Case contributed by Bruno Di Muzio
Diagnosis almost certain

Presentation

Chest pain

Patient Data

Age: 85 years
Gender: Female
x-ray

Heart size is normal. Generalized prominence of the interstitial markings throughout the lungs. An 8 mm pulmonary nodule projects within the right mid-upper zone. No consolidation or evidence of pulmonary edema. No pleural effusions. Bilateral high riding humeral heads with extensive degenerative change including of the undersurface of the acromion.

A pulmonary embolus was suspected based on some risk factors. CTPA was requested. 

CT Chest

ct

There is diagnostic contrast opacification of the pulmonary arteries. There is no pulmonary embolus.

Small bilateral pleural effusions and mild posterior basal atelectasis. Minor scar bands in the right lung apex.

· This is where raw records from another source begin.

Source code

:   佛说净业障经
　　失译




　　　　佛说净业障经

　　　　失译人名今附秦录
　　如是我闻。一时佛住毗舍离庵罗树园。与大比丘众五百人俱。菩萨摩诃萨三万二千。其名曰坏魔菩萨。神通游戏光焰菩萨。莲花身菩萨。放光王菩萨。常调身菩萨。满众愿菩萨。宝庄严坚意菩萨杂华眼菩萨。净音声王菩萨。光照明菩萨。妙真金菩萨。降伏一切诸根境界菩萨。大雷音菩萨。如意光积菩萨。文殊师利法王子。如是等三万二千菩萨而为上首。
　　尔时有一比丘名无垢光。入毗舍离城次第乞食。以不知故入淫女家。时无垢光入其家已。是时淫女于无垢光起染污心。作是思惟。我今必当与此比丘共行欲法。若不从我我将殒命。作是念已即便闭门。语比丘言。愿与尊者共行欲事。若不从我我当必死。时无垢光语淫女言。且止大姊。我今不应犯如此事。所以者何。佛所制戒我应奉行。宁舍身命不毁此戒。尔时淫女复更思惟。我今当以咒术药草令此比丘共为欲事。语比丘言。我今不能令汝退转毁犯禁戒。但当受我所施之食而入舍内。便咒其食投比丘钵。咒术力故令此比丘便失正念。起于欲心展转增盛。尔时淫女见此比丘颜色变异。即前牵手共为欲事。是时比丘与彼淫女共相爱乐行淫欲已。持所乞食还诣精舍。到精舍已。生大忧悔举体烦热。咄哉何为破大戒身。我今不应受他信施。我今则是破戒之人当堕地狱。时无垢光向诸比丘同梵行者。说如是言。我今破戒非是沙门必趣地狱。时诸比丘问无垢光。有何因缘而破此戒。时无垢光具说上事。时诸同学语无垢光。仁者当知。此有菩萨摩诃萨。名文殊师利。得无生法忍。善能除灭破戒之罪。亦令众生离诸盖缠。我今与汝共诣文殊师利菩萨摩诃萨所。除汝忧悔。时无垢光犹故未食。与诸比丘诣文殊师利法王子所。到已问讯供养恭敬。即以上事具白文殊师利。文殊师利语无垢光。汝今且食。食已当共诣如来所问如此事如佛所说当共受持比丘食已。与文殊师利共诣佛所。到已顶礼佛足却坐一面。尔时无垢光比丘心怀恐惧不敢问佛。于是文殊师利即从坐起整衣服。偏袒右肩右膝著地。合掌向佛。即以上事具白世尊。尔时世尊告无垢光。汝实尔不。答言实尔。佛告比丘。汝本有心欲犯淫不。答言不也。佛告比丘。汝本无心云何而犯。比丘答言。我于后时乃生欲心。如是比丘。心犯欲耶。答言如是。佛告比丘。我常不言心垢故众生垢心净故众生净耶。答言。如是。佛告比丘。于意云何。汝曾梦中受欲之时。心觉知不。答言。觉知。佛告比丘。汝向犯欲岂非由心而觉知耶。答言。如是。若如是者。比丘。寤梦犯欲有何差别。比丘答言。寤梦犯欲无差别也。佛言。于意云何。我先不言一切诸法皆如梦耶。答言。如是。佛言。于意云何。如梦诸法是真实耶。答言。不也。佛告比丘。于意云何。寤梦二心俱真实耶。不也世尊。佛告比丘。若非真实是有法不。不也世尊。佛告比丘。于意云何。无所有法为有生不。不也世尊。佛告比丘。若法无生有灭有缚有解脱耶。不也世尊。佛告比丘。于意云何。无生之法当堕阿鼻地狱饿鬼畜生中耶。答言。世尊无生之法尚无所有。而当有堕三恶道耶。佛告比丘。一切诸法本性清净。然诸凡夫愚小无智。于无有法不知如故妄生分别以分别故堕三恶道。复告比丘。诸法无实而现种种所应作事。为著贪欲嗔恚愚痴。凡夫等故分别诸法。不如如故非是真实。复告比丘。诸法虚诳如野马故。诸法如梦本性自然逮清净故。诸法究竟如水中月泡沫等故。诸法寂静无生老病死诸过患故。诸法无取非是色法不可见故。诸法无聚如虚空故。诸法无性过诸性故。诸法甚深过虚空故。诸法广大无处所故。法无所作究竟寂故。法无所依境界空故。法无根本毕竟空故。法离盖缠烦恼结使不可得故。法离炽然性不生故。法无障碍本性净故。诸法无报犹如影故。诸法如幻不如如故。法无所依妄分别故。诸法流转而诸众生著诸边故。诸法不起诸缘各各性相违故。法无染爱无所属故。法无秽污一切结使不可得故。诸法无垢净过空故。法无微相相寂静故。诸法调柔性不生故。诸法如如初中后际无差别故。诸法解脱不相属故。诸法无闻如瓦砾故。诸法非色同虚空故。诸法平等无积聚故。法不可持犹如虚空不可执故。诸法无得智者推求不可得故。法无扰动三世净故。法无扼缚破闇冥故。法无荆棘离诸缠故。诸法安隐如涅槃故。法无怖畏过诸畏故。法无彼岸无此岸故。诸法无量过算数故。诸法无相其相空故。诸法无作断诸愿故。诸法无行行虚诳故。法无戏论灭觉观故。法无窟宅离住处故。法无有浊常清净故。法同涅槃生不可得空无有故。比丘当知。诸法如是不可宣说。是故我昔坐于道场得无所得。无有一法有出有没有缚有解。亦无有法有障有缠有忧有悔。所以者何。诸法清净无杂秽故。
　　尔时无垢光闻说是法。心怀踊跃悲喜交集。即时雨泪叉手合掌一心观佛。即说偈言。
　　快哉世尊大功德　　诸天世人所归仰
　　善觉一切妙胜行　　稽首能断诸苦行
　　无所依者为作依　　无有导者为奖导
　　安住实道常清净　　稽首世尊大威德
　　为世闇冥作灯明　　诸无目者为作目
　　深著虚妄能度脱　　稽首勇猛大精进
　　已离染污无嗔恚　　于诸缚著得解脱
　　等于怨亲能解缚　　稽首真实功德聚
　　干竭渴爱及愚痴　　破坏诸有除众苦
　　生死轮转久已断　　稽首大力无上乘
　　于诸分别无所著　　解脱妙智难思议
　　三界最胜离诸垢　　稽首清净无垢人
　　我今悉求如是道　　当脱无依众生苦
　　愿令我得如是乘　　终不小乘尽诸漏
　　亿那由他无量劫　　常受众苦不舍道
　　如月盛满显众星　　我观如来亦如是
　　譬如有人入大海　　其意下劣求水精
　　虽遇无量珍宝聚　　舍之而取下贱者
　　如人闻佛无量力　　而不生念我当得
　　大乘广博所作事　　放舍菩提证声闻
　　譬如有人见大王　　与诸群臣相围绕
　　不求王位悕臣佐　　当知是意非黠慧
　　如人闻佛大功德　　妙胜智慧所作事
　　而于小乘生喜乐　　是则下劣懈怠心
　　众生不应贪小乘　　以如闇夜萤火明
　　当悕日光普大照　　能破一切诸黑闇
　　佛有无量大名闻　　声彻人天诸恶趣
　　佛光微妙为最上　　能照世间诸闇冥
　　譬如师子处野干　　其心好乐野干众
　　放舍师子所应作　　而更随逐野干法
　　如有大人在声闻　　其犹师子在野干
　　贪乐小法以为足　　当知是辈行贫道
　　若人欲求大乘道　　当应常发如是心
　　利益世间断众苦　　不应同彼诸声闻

No focal consolidation.

Bronchial wall thickening within the lower lobes associated with a few peripheral centrilobular nodules and subtle peribronchial ground glass changes, particularly in the upper zones. Subpleural and interlobular septal markings in the lower zones, consistent with Kerley B lines.

There is no lymph node enlargement or other mediastinal abnormality.

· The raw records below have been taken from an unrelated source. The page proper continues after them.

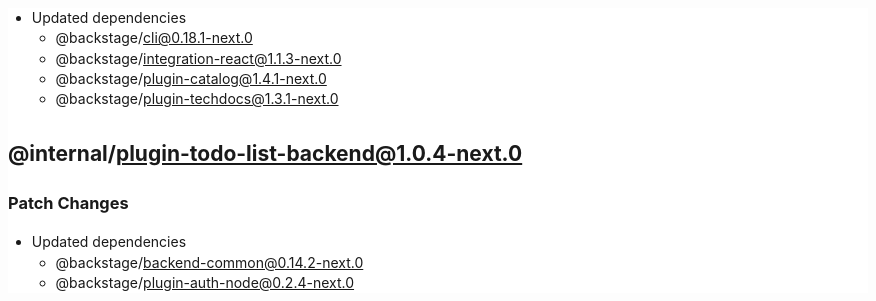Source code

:- Updated dependencies
  - @backstage/cli@0.18.1-next.0
  - @backstage/integration-react@1.1.3-next.0
  - @backstage/plugin-catalog@1.4.1-next.0
  - @backstage/plugin-techdocs@1.3.1-next.0

## @internal/plugin-todo-list-backend@1.0.4-next.0

### Patch Changes

- Updated dependencies
  - @backstage/backend-common@0.14.2-next.0
  - @backstage/plugin-auth-node@0.2.4-next.0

Small sclerotic foci with the posterior aspects of the third and sixth ribs on the right, nonspecific, most likely representing enostosis.

Conclusion: No evidence of pulmonary embolism. Bilateral small pleural effusions with peribronchial thickening and interlobular septal thickening/Kerley B lines consistent with interstitial pulmonary edema, with accompanying subtle peribronchial ground glass and scattered centrilobular nodules, likely reflecting an early mixed airspace component of edema.

Case Discussion

This patient had a myocardial infarction and the pulmonary edema is probably related to this clinical scenario.